Le « courage est contagieux », aime à répéter Edward Snowden quand il s’exprime sur l’émergence de nouveaux lanceurs d’alerte ou la décision d'(ex-)employés de devenir des informateurs pour la presse. Et du courage, il en a certainement fallu à cet autre employé de la NSA pour dévoiler au cours de l’été les petits secrets technologiques de la célèbre agence de renseignement américaine.
Car en effet, il semble bien qu’un autre « Edward Snowden » soit derrière la fuite qui a touché les services spécialisés dans le renseignement d’origine électromagnétique. De nouveaux indices relayés par New Scientist confortent l’hypothèse d’une fuite interne plutôt que d’un piratage venu de l’extérieur.

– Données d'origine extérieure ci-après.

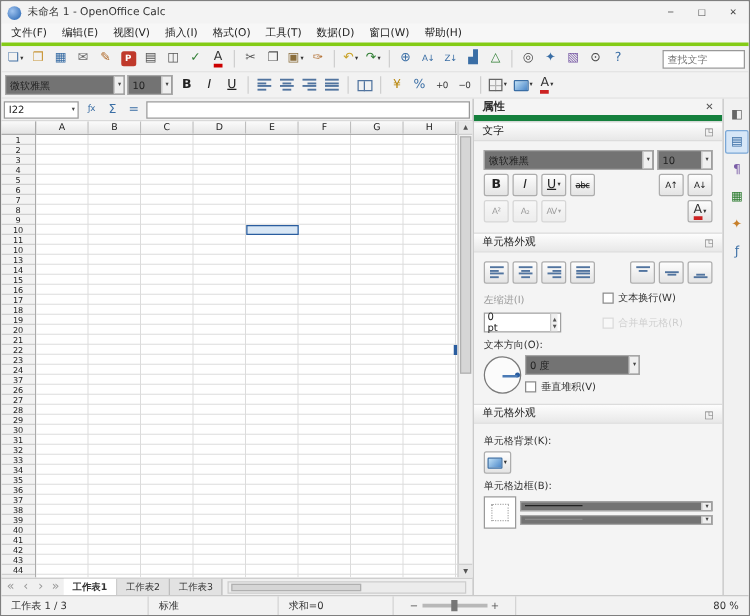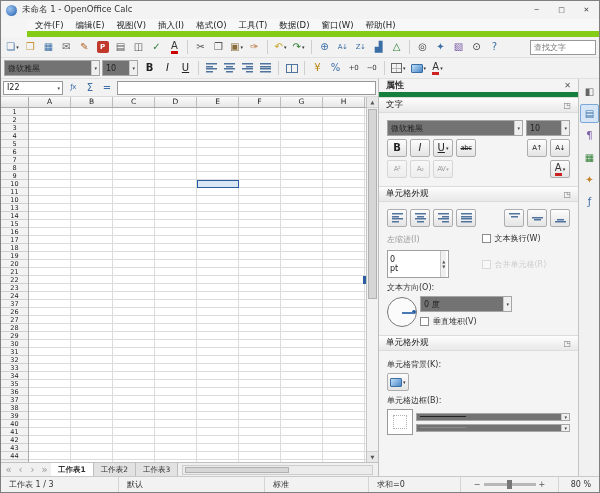--- a/index.html
+++ b/index.html
@@ -17,7 +17,7 @@
   .wbtn { width:25px; height:100%; display:flex; align-items:center; justify-content:center; font-size:7px; color:#444; }
 
   
-  .menubar { height:18px; flex:0 0 18px; display:flex; align-items:center; background:#f7f7f7; border-bottom:6px solid #84cc16; padding-left:2px;margin-left:26px; }
+  .menubar { height:18px; flex:0 0 18px; display:flex; align-items:center; background:#f7f7f7; border-bottom:3px solid #84cc16; padding-left:2px; }
   .menu-item { padding:0 6px; font-size:8.5px; line-height:18px; color:#222; }
 
   

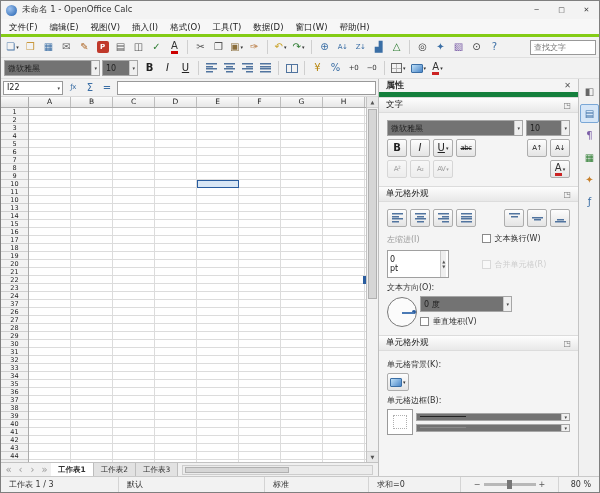--- a/index.html
+++ b/index.html
@@ -102,7 +102,7 @@
   .cbrow { display:flex; align-items:center; font-size:8px; gap:4px; color:#333; }
   .cbrow.dis { color:#9a9a9a; } .cbrow.dis .cb { border-color:#b5b5b5; }
   .sgrid { display:grid; grid-template-columns:1fr 1fr; gap:3px 6px; align-items:center; margin:2px 0; }
-  .spin { width:62px; height:28px; border:1px solid #a0a0a0; background:#fff; display:flex; align-items:center; font-size:8px; padding:0 2px;gap:42px; }
+  .spin { width:62px; height:16px; border:1px solid #a0a0a0; background:#fff; display:flex; align-items:center; font-size:8px; padding:0 2px;gap:42px; }
   .spincol { display:flex; flex-direction:column; margin-left:auto; font-size:4px; color:#555; line-height:5px; text-align:center; background:#efefef; border-left:1px solid #c9c9c9; height:100%; justify-content:center; padding:0 1px; }
   .dial { width:30px; height:30px; border-radius:50%; border:1px solid #7a7a7a; background:#fbfbfb; position:relative; flex:0 0 30px; }
   .dial::after { content:""; position:absolute; top:50%; left:50%; width:12px; height:2px; background:#4a7ab5; }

Le journal cite un travail effectué par Shlomo Argamon, de l’institut de technologie de l’Illinois, sur les textes en anglais utilisés par la mystérieuse entité dénommée « The Shadow Broker » — une curieuse référence au jeu vidéo Mass Effect — pour essayer de vendre des outils d’espionnage développés par la NSA. Au cours de l’analyse, des modèles d’erreurs grammaticales sont apparus.
Ces fautes ne sont pas naturelles. D’après l’universitaire, l’auteur de ces textes est une personne dont la langue maternelle est l’anglais mais qui cherche justement à se faire passer pour une personne ayant une maîtrise restreinte de la langue de Shakespeare. Le but ? Couvrir ses arrières et rendre son identification plus difficile, afin de ne pas connaître le même sort qu’Edward Snowden.
La piste de l’employé inspiré par Snowden se renforce
Rappelons que les États-Unis tentent activement de mettre la main sur le célèbre lanceur d’alerte, qui est aujourd’hui réfugié en Russie, pour avoir révélé les activités top-secrètes de la NSA sur Internet, en 2013. De très graves chefs d’accusation pèsent sur l’intéressé, qui pourrait finir ses jours dans une prison, voire sur la chaise électrique, même si les USA ont dit que cette voie était écartée.
Depuis l’affaire Snowden, on sait qu’il y existe au moins un deuxième lanceur d’alerte qui est en contact avec le journaliste Glenn Greenwald, dont la notoriété a explosé il y a trois ans lorsqu’il a été l’un des premiers à écrire sur les secrets de la NSA dérobés par Edward Snowden. On sait aussi que d’ex-membres des opérations d’accès sur mesure (Tailored Access Operations – TAO) commencent à parler.
Toute la question est de savoir si celui derrière le nouveau piratage de la NSA est l’un de ceux-là ou s’il s’agit d’une toute autre personne. La semaine dernière, des articles avaient pointé la piste d’un employé de la NSA, peut-être inspiré par l’action d’Edward Snowden, et non pas Edward Snowden lui-même. Les dates des fichiers relayés par « The Shadow Broker », qui mentionnent octobre 2013, ne collent pas avec celles de sa cavale, qui a débuté plusieurs mois plus tôt.
L’hypothèse d’une action russe contre les USA en représailles de certaines accusations à peine voilées s’est aussi dégonflée. Des éléments qui ont fuité en ligne ne pouvaient être accessibles qu’à des personnes présentes physiquement dans les locaux de la NSA, du fait de l’isolement (air gap) de certaines machines du reste du réseau, afin justement d’éviter un piratage à distance.
À travers cette affaire, cela montre aussi les risques que font courir les outils demandés par les forces de l’ordre pour accéder à des données protégées, tels que des backdoors qui permettraient de lire des communications chiffrées, ou des mécanismes de déblocage de téléphones verrouillés.
Même si la NSA prend d’infinies précautions pour protéger les informations en sa possession, même elle n’est pas à l’abri d’un piratage venu de l’extérieur ou d’une fuite provenant de l’intérieur. Cela montre qu’Apple a eu raison de refuser de fournir un outil de contournement de la protection des iPhone, arguant qu’il y a toujours un risque que cela puisse tomber entre de mauvaises mains.